# Tugas:
Salin ulang teks bacaan tentang Gus Baha di bawah, seluruhnya mulai dari "Pembahasan ini bermula" terus sampai "dan lain sebagainya.", tanpa mengubah apa pun.

== Teks Bacaan ==

Sedang Membaca
Gus Baha: Mendahulukan Ilmu, Baru Adab
Agil Mulya Gaffar
Penulis Kolom

Mahasiswa Universitas Islam Indonesia Yogyakarta, Prodi Ahwal Syakhshiyah.

Gus Baha: Mendahulukan Ilmu, Baru Adab

Gus Baha Sumber Masjid Ulil Albab Uii

Dalam sebuah kesempatan, Kiai Baha’uddin Nur Salim atau yang biasa dipanggil dengan Gus Baha menjelaskan tentang keutamaan ilmu dan adab. Selama ini, saya sering mendengar narasi atau ‘doktrin’ yang menerangkan bahwa adab lebih utama daripada ilmu (al-adab fauq al-ilmu). Dengan sederet argumentasi tentunya. Tapi artikel ini akan menjelaskan sudut pandang yang berbeda dari sumber yang cukup otoritatif pula.

Pembahasan ini bermula dari perdebatan yang sering dialami Gus Baha dengan istrinya yang merupakan salah satu keluarga Sidogiri, Pasuruan, Jawa Timur. Adat pendidikan untuk anak di Sidogiri terbiasa mengajari untuk mendahulukan adab daripada ilmu. Sopan santun dan lain sebagainya.

Tapi hal ini berbeda dengan latar belakang Gus Baha yang sejak kecil diajari oleh bapak beliau untuk lebih mendahulukan ilmu daripada adab. Kata Gus Baha, ia -meski sampai sekarang- dibangunkan ketika tidur oleh anaknya untuk minta uang itu sudah biasa.

Bahkan misalnya, Gus Baha tidur dan anak beliau hendak ke WC tapi tidak berani, ya mereka membangunkan Gus Baha. Kejadian seperti itu sudah biasa sampai sekarang. Dulu, Gus Baha sering debat dengan istrinya, yang menurut istri Gus Baha kejadian seperti itu tidak sopan bagi anak.

===
== Entri Hasil Ekstraksi ==

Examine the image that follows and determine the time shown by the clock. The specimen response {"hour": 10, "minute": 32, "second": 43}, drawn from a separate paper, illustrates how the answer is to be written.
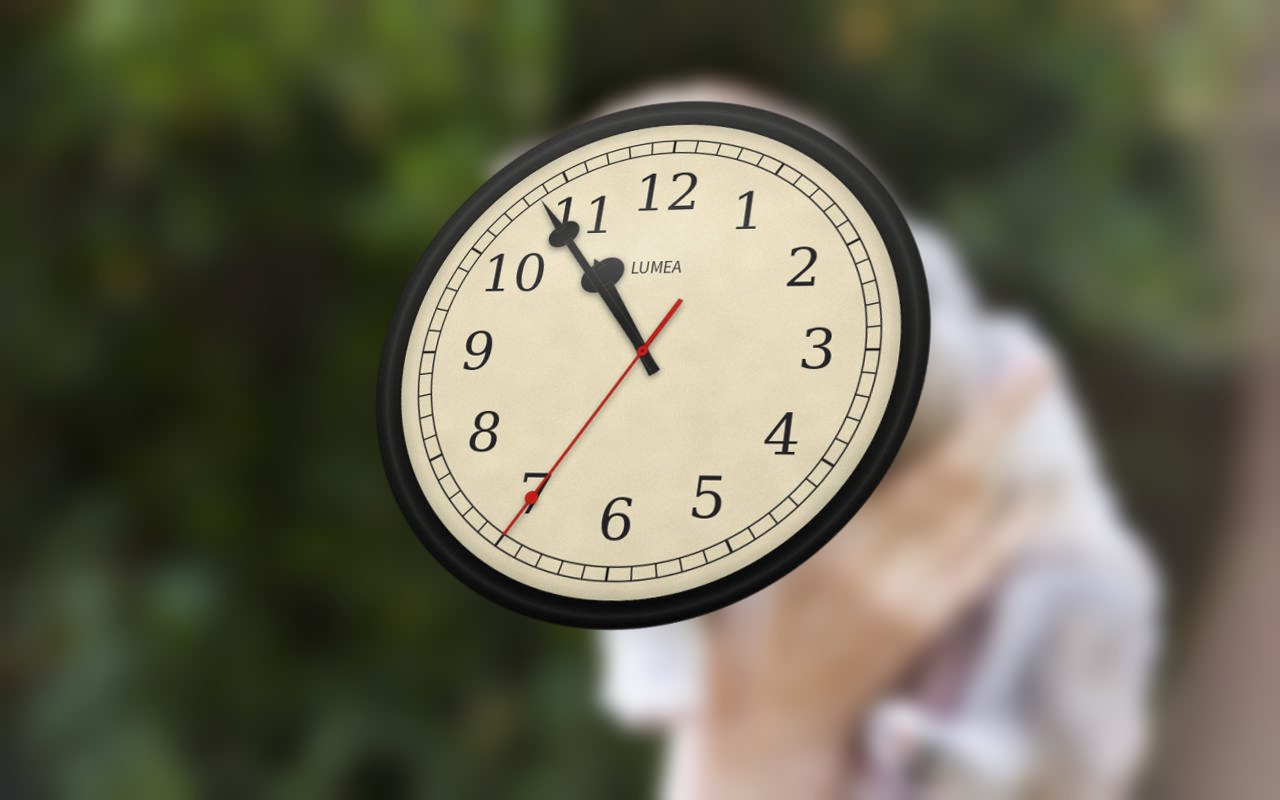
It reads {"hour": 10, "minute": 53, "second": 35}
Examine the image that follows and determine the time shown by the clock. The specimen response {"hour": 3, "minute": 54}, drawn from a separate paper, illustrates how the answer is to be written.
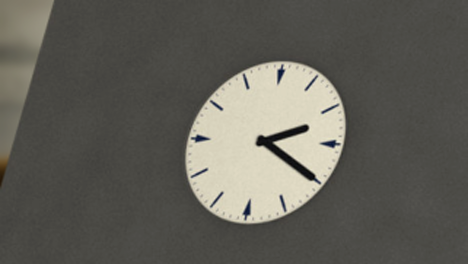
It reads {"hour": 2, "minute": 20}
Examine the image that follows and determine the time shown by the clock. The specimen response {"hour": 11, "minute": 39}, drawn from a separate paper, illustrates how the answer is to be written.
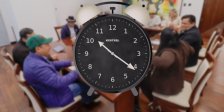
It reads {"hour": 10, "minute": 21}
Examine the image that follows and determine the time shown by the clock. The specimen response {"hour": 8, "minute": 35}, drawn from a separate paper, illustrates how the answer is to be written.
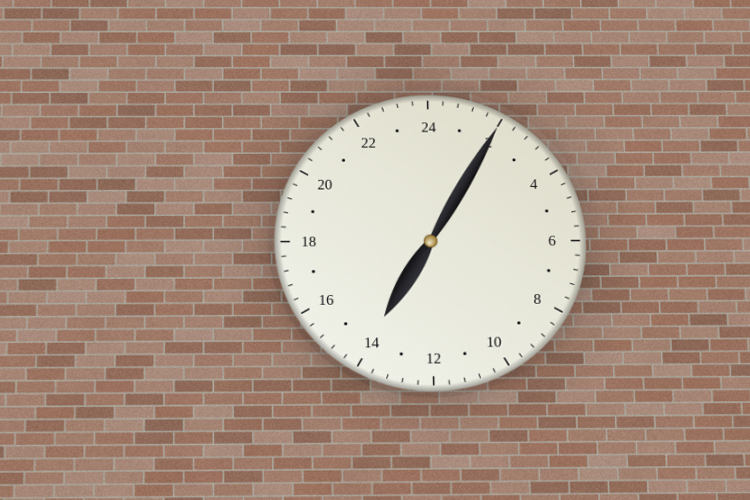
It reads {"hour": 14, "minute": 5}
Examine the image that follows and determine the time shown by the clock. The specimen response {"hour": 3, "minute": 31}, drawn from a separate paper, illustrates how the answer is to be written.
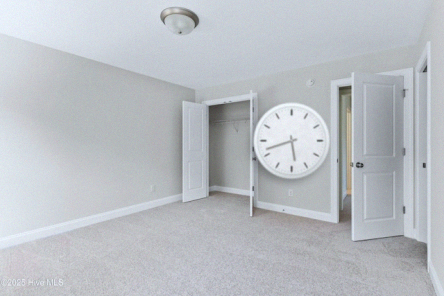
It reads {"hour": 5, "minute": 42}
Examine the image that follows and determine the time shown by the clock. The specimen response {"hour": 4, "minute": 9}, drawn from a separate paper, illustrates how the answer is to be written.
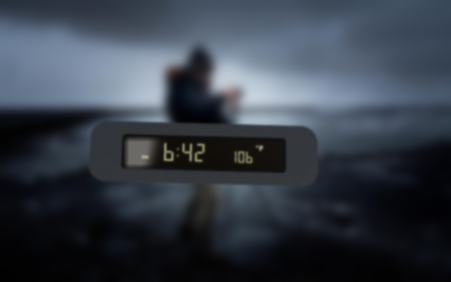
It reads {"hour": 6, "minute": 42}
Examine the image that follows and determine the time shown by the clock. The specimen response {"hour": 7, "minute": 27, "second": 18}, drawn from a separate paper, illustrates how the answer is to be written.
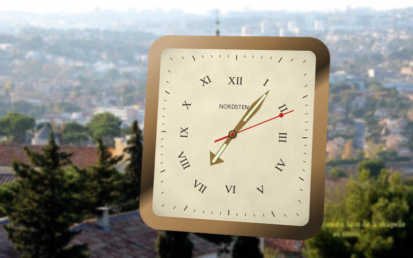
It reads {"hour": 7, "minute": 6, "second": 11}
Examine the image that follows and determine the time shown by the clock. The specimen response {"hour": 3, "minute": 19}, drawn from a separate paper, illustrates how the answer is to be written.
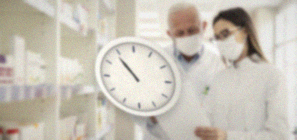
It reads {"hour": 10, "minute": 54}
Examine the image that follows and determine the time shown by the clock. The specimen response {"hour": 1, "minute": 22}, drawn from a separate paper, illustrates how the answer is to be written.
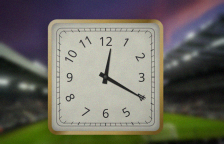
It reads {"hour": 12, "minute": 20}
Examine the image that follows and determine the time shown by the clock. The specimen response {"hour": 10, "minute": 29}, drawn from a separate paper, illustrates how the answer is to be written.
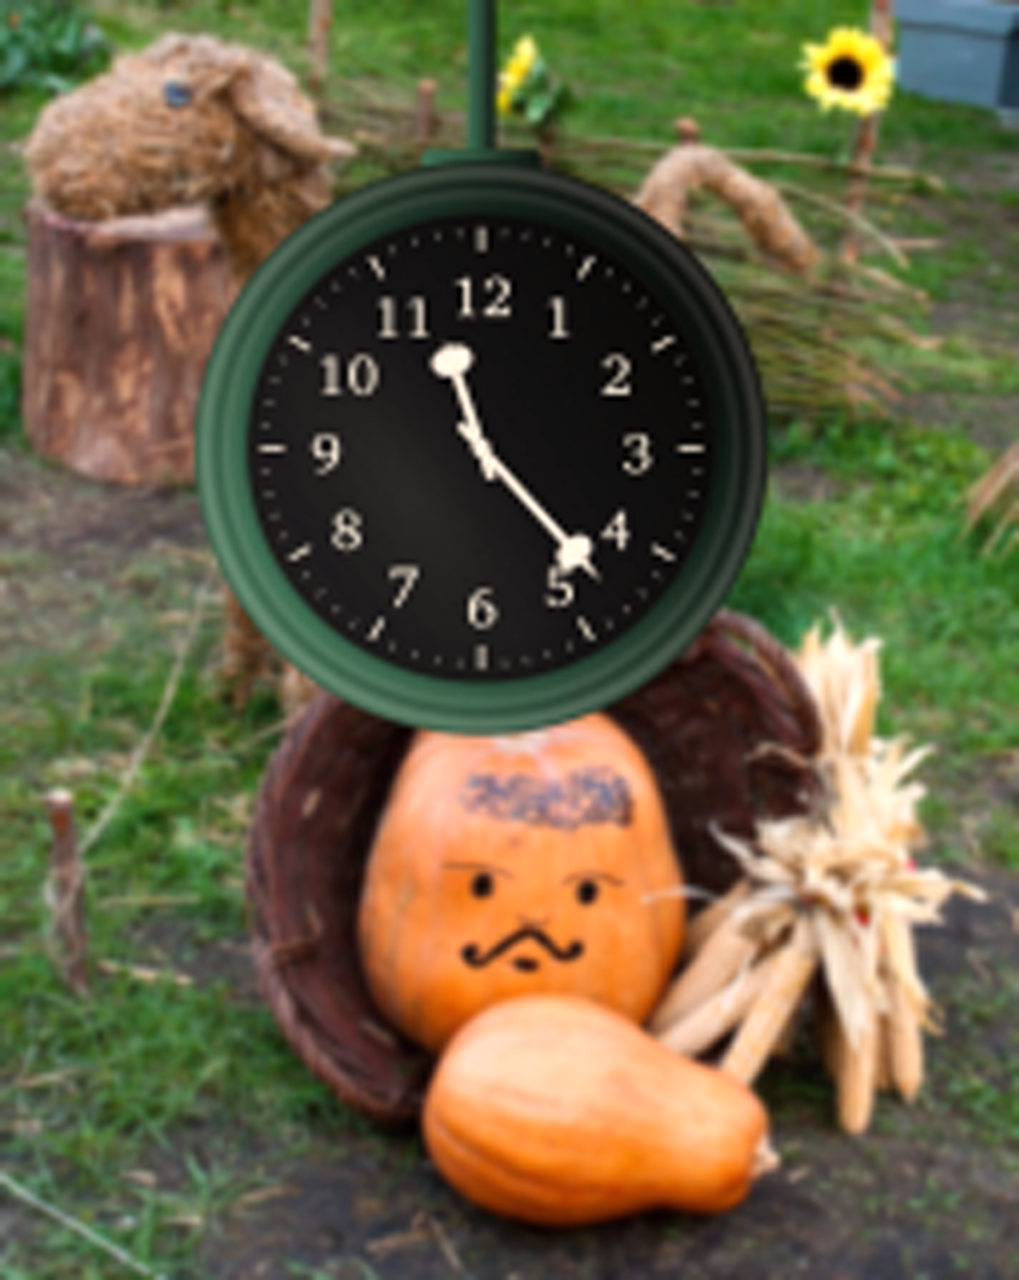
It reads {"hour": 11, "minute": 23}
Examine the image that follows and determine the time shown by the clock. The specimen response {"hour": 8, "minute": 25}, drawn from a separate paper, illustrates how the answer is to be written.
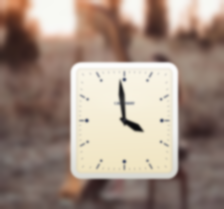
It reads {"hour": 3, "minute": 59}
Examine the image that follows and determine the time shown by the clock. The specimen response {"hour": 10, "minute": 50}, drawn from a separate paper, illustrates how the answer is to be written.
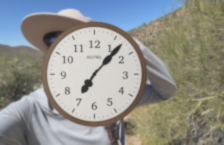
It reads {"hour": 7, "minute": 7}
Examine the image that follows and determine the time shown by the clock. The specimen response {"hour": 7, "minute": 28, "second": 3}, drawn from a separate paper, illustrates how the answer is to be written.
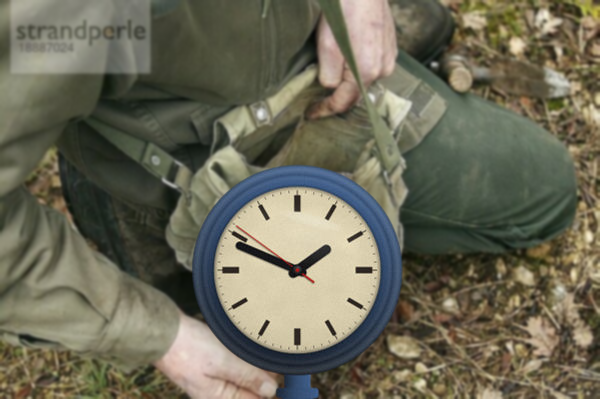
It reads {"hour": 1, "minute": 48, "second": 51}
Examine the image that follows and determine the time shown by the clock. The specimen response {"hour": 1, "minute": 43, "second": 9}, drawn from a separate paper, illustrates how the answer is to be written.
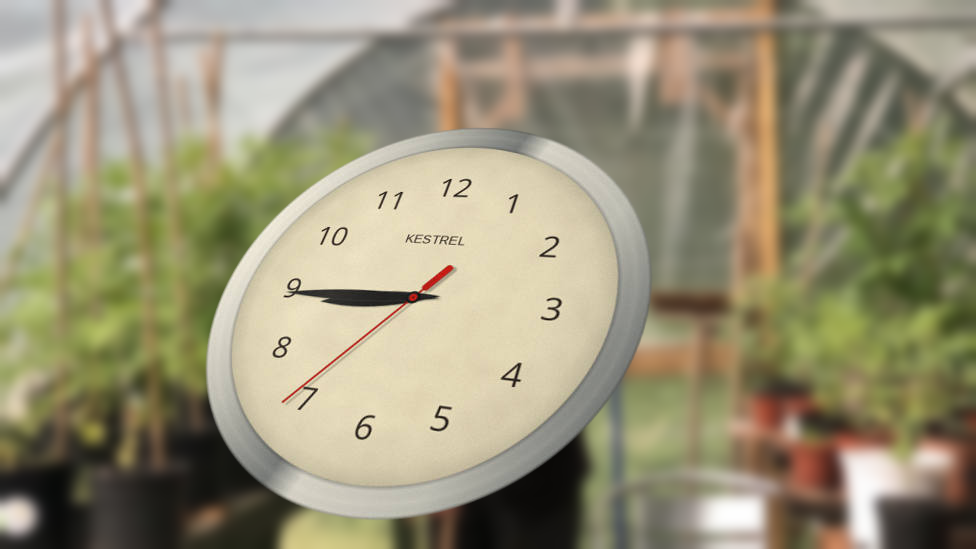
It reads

===

# Jawaban Lengkap:
Pembahasan ini bermula dari perdebatan yang sering dialami Gus Baha dengan istrinya yang merupakan salah satu keluarga Sidogiri, Pasuruan, Jawa Timur. Adat pendidikan untuk anak di Sidogiri terbiasa mengajari untuk mendahulukan adab daripada ilmu. Sopan santun dan lain sebagainya.